Текст для чтения
━━━━
Главная > Выпуск № 23 > Поэтика «отказа» в творческом поведении Ашальчи Оки

«Кормановские чтения»,
УдГУ, Ижевск, 18.04.2013
Марина Серова
 
Поэтика «отказа»
в творческом поведении Ашальчи Оки
 
В свое время И.Бродский следующим образом представил американским студентам культурно-исторический феномен Бэлы Ахмадуллиной: «Лучшее, чем обладает каждая нация, это ее язык. Лучшее в каждом языке, конечно же, созданная на нем литература. И лучшее в любой литературе – поэзия. Из этого следует, по крайней мере, на мой взгляд, что хороший поэт является сокровищем нации. Тем более, если такой поэт – женщина. <….> Быть поэтом означает всегда быть соизмеримым со своими предшественниками. Быть женщиной на этом поприще вдвойне тяжело, поскольку вас соотносят в равной степени и с женщинами, и с мужчинами, смотрящими со страниц антологий. Не существует поэзии женской, поэзии черной, голубой, южной или какой иной региональной поэзии»1.
 
Так или иначе, в литературоведении бытуют понятия «женская поэзия», «женская проза», «региональная литература», что, разумеется, не опровергает ни пафос, ни смысл высказывания Бродского. Не случайно русский культурный Ренессанс породил культ Ахматовой, который сложился на фоне обширного контекста бурно развивающейся тогда женской поэзии. Однако на этом пестром фоне Ахматова фактически сразу была возведена в статус поэта-новатора, в силу того что открыла в русской поэзии новый способ передачи лирической эмоции – непрямой лиризм, воплощенный в психологическом жесте: «Вся Россия запомнила ахматовскую перчатку…»2.
 
По сути, для поэзии ХХ века именно непрямой лиризм стал чуть ли не самым важным завоеванием отечественного модерна, по традиции отожествляемым с так называемой петербургской поэтикой.
 
В региональных литературах начала ХХ века осуществлялись процессы, смежные с теми, которые происходили на русском Парнасе Серебряного века. М.И. Ибрагимов убедительно комментирует модернистские тенденции в татарской литературе3. И.Е. Васильев наглядно проиллюстрировал тематическое единство творчества удмуртской поэтессы Ашальчи Оки с русской женской поэзией начала ХХ века, обеспечившей, как уже было сказано выше, конструирование национального культа женщины-поэта в лице Анны Ахматовой4.
 
Однако следует помнить, что культивирование ахматовского образа осуществлялось, во-первых, коллективными усилиями не только русского, но и европейского искусства. Свое зеркальное отражение Ахматова получила в рисунках Модильяни, портретах Тышлера, Петрова-Водкина, Альтмана, в скульптуре Данько, фотографиях Наппельбаума, поэтических посвящениях Блока, Цветаевой, Мандельштама и др. Во-вторых, сама Ахматова активно воплощала символистскую идею жизнетворчества, переводя ее в плоскость эстетизации своей человеческой биографии, повседневного бытового поведения. Об этом современники оставили нам немало воспоминаний5.
━━━━
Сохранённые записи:
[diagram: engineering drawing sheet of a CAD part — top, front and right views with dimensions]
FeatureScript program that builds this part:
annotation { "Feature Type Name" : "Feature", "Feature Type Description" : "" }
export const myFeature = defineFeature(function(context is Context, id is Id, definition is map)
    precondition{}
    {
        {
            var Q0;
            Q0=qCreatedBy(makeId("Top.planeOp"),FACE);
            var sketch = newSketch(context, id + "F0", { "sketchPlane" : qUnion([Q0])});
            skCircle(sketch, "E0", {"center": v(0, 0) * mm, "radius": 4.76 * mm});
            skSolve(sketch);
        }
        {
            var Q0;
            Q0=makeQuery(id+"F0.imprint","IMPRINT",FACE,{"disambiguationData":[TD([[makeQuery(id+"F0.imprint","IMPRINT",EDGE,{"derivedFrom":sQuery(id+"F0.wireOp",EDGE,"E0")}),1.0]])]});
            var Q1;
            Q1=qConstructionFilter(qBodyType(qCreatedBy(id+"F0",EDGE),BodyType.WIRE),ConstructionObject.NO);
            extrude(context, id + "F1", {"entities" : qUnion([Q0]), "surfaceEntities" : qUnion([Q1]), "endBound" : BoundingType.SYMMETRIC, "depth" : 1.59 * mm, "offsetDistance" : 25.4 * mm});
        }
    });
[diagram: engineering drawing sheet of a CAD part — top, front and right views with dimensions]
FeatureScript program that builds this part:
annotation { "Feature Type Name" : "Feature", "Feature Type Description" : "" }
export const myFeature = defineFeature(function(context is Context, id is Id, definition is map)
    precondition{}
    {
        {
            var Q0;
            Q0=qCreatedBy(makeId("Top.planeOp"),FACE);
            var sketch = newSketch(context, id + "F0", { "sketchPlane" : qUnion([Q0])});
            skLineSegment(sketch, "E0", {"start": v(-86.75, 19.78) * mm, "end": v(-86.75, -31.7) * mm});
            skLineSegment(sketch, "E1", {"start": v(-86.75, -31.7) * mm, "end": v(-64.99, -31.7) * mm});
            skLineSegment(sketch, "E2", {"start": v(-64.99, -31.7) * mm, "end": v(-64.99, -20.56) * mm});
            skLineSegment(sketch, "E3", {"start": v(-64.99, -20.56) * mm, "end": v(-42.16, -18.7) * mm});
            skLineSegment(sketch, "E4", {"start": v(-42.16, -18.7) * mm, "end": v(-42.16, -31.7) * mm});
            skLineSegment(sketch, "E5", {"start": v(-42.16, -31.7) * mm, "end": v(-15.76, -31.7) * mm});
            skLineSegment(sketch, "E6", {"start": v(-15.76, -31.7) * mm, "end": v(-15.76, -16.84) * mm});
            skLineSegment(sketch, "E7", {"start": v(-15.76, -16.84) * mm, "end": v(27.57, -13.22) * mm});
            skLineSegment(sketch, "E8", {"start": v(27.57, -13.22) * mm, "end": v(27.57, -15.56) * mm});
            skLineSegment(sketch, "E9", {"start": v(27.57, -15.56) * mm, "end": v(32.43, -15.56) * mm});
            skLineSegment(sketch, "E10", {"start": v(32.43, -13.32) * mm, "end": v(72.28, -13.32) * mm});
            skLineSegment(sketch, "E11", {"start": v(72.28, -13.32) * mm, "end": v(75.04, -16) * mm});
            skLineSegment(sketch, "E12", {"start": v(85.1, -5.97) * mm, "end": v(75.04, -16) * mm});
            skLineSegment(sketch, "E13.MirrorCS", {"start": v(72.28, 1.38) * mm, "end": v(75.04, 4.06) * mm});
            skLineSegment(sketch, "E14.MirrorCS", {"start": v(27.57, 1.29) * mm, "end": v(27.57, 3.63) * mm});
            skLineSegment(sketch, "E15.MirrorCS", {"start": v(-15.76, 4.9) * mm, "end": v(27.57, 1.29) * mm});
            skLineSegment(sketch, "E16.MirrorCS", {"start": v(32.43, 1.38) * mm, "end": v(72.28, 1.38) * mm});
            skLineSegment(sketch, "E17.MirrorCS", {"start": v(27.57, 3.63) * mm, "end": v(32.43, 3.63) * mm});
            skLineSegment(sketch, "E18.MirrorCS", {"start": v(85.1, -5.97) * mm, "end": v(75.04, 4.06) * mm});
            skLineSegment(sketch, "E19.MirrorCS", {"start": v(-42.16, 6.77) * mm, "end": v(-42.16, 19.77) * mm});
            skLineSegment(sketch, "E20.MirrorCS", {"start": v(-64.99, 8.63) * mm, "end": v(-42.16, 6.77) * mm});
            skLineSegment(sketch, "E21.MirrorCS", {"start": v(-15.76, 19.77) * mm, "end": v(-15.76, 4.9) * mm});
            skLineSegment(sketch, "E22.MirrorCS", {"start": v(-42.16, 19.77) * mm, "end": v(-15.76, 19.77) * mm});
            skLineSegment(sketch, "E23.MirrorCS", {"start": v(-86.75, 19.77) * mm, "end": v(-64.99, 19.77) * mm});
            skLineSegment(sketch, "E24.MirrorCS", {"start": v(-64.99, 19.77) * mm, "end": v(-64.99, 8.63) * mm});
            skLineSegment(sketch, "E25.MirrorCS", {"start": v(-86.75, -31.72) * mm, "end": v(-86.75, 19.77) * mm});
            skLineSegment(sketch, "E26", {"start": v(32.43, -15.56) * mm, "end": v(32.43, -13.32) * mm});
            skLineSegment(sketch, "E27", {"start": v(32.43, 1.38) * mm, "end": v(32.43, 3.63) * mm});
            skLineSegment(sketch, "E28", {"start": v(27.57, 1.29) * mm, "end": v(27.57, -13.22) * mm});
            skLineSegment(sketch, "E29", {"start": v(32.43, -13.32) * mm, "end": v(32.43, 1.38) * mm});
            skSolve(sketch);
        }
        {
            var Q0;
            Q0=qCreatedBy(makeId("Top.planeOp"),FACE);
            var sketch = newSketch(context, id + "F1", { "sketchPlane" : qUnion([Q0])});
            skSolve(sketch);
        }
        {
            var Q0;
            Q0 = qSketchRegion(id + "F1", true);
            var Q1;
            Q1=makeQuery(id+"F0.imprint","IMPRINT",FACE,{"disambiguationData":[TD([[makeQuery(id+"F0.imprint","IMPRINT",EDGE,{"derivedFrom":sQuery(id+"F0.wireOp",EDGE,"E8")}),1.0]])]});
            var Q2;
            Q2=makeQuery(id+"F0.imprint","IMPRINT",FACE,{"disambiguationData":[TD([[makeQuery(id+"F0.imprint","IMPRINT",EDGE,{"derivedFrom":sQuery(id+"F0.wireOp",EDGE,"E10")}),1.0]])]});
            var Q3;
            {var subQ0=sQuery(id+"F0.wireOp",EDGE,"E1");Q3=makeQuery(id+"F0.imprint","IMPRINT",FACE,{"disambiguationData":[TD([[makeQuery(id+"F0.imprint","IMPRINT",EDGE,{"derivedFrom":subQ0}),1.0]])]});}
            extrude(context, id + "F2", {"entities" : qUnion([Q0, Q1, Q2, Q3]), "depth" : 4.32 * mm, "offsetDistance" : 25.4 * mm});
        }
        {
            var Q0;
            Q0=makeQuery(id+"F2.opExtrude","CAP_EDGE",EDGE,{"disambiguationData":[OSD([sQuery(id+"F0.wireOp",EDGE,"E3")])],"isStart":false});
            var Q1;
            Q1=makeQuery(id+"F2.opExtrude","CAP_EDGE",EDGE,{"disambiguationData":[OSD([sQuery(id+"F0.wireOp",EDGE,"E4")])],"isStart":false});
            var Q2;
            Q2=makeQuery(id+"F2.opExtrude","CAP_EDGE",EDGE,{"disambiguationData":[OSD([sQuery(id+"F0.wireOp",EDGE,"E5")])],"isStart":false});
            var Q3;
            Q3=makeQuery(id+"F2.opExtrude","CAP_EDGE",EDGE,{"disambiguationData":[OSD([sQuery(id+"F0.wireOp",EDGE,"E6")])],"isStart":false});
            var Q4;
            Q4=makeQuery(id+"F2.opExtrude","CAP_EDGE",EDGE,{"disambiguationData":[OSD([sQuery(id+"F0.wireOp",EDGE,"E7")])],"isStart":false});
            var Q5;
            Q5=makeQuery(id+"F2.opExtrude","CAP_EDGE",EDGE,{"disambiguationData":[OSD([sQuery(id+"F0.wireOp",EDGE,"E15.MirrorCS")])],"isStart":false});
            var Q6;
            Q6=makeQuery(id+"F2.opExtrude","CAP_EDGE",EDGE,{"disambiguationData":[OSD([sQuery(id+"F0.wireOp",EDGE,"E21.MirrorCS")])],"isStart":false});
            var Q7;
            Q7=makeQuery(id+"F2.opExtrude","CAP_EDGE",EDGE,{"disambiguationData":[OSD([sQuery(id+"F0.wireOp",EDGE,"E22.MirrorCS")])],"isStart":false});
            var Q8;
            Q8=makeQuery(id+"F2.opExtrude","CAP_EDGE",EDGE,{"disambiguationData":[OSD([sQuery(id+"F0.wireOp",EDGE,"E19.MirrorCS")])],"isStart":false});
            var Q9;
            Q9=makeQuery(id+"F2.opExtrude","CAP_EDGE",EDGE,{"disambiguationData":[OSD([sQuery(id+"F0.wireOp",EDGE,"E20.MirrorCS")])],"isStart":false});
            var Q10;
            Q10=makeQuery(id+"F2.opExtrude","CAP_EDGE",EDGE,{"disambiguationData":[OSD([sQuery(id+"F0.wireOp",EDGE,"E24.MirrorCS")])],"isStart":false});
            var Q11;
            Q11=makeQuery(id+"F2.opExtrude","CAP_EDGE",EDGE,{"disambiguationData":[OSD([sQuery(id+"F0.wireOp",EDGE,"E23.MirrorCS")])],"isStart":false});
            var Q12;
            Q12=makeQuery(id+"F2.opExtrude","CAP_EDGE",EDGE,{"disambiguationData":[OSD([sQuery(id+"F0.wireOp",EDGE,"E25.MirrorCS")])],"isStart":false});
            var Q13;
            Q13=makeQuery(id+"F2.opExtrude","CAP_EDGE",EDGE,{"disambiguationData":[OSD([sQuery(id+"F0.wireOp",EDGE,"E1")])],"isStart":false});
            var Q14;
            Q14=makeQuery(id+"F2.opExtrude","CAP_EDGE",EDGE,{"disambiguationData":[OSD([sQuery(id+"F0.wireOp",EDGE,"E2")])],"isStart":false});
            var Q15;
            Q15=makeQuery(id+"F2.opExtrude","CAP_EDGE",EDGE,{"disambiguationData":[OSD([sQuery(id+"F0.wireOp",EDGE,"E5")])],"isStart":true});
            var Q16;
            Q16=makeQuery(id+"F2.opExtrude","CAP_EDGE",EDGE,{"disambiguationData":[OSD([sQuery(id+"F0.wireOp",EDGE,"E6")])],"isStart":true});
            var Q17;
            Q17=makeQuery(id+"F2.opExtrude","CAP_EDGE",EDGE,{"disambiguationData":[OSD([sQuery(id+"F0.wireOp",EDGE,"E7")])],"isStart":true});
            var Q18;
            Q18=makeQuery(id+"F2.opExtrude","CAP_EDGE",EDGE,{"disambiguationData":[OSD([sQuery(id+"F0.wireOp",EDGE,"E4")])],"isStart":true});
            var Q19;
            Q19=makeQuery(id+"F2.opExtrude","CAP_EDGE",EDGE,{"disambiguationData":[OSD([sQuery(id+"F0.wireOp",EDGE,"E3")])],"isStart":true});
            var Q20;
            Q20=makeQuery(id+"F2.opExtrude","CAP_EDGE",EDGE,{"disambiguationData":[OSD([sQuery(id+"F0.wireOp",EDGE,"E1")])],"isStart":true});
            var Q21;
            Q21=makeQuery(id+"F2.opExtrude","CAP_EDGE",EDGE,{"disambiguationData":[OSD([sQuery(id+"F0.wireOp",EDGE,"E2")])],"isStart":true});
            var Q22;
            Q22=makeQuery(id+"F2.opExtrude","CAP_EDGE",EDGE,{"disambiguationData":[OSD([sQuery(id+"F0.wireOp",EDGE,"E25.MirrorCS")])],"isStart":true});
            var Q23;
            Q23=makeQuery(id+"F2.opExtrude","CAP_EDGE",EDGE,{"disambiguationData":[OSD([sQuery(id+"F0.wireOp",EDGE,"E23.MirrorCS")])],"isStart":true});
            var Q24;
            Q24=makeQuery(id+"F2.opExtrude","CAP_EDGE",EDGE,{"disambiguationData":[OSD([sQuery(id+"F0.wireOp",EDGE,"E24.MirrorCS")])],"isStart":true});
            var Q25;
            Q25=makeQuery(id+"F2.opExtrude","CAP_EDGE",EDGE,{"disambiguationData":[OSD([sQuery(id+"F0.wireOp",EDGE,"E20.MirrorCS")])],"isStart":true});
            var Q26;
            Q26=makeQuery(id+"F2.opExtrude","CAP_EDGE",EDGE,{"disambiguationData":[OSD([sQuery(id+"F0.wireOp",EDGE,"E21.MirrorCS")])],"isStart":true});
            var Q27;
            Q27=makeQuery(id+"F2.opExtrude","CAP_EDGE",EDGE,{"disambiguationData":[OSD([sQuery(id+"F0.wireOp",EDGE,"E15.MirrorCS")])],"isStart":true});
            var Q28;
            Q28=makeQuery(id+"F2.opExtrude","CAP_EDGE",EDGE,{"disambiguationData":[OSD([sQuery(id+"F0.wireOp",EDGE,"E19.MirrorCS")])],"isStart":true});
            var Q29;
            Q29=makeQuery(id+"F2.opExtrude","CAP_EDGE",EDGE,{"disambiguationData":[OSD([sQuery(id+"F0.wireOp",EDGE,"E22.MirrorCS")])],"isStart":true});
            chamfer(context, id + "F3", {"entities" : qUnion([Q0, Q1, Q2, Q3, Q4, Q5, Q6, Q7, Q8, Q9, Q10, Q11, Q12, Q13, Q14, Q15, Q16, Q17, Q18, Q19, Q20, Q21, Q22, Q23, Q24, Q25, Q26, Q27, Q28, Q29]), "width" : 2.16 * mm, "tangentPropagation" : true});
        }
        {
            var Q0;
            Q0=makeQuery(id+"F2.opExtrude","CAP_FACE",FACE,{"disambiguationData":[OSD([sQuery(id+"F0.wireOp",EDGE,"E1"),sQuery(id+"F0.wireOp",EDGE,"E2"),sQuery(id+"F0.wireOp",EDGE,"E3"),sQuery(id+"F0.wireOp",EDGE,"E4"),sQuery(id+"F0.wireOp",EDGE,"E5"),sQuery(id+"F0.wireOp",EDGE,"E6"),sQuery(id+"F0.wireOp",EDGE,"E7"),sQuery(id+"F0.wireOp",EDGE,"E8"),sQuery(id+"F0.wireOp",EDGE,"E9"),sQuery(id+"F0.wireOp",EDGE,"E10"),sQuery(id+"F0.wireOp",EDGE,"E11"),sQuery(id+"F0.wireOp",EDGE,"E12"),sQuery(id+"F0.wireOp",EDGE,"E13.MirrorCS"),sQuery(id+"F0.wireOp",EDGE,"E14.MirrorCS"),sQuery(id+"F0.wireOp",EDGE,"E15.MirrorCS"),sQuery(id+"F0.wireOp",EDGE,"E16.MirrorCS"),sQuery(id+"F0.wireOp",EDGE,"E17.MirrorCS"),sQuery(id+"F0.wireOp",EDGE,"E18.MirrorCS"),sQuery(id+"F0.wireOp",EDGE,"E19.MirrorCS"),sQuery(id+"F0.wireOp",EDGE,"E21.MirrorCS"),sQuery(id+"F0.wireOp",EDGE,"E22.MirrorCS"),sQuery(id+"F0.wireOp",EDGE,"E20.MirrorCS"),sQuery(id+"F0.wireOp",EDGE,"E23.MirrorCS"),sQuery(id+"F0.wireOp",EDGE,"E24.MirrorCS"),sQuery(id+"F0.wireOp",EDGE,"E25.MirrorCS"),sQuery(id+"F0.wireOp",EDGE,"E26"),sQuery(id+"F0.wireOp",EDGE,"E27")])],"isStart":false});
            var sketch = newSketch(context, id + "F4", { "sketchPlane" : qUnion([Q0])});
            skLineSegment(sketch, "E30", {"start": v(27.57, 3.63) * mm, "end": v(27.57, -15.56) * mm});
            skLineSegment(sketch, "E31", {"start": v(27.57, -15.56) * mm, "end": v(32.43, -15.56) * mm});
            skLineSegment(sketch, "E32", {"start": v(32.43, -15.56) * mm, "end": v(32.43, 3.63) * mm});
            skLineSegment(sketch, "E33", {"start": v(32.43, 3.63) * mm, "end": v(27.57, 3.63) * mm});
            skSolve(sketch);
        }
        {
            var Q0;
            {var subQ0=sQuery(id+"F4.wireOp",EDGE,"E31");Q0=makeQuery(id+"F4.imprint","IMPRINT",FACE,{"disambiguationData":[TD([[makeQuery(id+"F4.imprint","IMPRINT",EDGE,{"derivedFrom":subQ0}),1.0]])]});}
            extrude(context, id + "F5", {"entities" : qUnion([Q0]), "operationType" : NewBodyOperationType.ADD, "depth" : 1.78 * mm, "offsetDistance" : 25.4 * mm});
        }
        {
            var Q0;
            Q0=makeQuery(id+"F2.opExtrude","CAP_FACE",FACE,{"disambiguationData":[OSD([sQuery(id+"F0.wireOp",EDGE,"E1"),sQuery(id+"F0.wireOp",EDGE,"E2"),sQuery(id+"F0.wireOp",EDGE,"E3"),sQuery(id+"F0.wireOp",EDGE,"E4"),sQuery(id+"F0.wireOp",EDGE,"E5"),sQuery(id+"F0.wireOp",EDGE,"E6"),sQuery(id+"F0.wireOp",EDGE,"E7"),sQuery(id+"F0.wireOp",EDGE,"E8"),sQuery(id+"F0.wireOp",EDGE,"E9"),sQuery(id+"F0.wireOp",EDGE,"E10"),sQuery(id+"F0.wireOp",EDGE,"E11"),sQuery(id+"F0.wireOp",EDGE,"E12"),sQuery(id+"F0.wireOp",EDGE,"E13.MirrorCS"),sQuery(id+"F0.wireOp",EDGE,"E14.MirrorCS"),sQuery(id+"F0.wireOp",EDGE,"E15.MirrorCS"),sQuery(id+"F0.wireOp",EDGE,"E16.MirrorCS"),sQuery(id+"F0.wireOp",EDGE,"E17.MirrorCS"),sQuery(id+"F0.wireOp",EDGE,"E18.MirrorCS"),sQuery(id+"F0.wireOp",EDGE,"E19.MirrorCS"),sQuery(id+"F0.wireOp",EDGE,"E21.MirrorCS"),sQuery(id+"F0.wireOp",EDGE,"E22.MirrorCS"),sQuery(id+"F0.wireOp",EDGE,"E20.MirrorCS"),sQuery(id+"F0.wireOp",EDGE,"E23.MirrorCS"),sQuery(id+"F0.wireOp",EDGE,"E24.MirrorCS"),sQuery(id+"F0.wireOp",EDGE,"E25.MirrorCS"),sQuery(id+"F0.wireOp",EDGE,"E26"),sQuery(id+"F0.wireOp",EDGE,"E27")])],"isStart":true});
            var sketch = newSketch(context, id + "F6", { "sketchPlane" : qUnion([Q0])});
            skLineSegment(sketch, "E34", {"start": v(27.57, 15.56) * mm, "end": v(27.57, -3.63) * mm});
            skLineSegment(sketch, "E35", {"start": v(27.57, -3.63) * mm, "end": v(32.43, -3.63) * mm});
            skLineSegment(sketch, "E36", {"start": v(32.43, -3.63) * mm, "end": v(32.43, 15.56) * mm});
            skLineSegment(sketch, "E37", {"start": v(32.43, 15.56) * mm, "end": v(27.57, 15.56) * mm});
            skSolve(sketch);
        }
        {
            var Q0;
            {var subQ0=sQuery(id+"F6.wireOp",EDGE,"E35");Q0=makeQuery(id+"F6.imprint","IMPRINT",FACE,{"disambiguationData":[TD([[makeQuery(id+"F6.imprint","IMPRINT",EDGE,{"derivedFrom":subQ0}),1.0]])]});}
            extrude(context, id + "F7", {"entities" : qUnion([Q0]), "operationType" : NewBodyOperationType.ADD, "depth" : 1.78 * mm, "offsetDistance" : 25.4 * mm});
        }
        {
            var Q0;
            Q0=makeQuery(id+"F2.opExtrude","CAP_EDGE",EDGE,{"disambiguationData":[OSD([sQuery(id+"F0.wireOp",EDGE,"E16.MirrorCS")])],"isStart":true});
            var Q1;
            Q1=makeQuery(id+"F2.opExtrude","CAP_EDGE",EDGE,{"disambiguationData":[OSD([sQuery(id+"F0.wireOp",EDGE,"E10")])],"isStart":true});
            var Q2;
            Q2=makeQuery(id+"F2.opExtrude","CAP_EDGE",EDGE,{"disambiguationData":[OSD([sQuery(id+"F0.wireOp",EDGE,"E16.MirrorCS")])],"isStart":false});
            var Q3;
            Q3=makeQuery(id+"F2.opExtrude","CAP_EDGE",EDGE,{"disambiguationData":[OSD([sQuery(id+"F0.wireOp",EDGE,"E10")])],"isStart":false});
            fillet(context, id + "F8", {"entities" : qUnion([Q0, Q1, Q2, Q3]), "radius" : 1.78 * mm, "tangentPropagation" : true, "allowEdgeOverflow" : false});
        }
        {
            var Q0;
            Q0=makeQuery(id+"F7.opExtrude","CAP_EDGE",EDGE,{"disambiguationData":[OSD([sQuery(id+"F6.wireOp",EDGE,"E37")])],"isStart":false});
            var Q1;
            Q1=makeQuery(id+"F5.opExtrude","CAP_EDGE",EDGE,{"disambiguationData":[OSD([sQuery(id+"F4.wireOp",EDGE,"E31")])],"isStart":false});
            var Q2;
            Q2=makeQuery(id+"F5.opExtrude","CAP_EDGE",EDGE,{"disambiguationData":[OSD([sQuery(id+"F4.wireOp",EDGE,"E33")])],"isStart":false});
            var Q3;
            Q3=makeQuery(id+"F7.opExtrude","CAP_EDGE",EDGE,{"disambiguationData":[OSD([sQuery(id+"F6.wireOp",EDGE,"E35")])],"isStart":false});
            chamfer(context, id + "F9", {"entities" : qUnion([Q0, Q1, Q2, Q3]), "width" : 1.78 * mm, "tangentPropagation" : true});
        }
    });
━━━━
Список заданий
1. Кто, согласно статье об Ашальчи Оки, наглядно показал тематическое единство её творчества с русской женской поэзией начала ХХ века?
2. Продолжите статью об Ашальчи Оки с того места, где она обрывается.

Ответы к заданиям
1. И.Е. Васильев.

2.
 
Ашальчи Оки называют удмуртской Анной Ахматовой, по аналогии с тем, как когда-то Ахматову возвели на пьедестал как русскую Сапфо. Таким образом, на символическом уровне прочертилась сквозная линия, выводящая удмуртскую литературу к общеевропейскому культурному истоку.
 
Тем не менее, в случае с Ашальчи Оки мы имеем дело с другими культурно-историческими предпосылками и условиями формирования национального мифа, определившими его специфику и уникальность.
 
Прежде всего поражает небольшой объем художественного наследия поэтессы. По свидетельству, Л. Нянькиной, Ашальчи Оки (Акулина /Акилина/ Григорьевна Векшина) написала всего 37 стихотворений. Но «звонкий поэтический голос Ашальчи Оки заметили многие поэты. Ее поэзия переведена на многие языки мира и почти на все ее стихи сложена музыка»6.
 
Писательницу считают основоположницей удмуртской прозы, но, как пишет, Л.Нянькина, «сегодня даже удмуртский писатель не знаком со всей прозой Ашальчи Оки, также немногие рассказы, в отличие от стихов, переведены на другие языки. В частности, известно, что рассказ “Орок” (“Миколка”) и сказка “Собрание тараканов” переведены на чувашский язык, а переводов прозы Ашальчи Оки на русский язык до сих пор не было»7.
 
При этом написанного и воспринятого хватило для формирования адекватно высокой культурно-исторической оценки.
 
Слово «недовоплощенность» применительно к личности Ашальчи Оки не представляется уместным, хотя совершенно очевидно, что как писательница она далеко не в полной мере реализовала весь свой творческий потенциал. По отношению к современной исторической реальности ей, как и многим художникам (Маяковскому, Есенину, Цветаевой, Пастернаку и др.) пришлось сделать выбор между искусством и жизнью. «В 1930 году проходит съезд Всеудмуртской ассоциации революционных писателей (ВУАРП). Существует мнение, что именно после этого съезда Ашальчи Оки прекратила свою литературную деятельность». Как-то она сказала Герду: «Писать, что в действительности чувствуешь и переживаешь, нельзя, а фальшивить я не хочу; как я рада, что у меня есть другая безобидная специальность – медицина. Удмуртская литература – на краю гибели, все талантливые и лучшие силы преследуются, остаются в ней не писатели. Я считаю нужным совсем отойти от литературы, хотя мне это тяжело и больно»8.
 
Выбор в пользу медицины – следствие не только естественного страха за свою жизнь, очень понятного, скажем, Пастернаку, а еще и сознательная стратегия отказа от художественного творчества во имя провозглашенного Маяковским жизнестроительного принципа, который в русской литературе того периода почти никому не удалось реализовать: «В этой жизни умереть не трудно. Сделать жизнь значительно трудней».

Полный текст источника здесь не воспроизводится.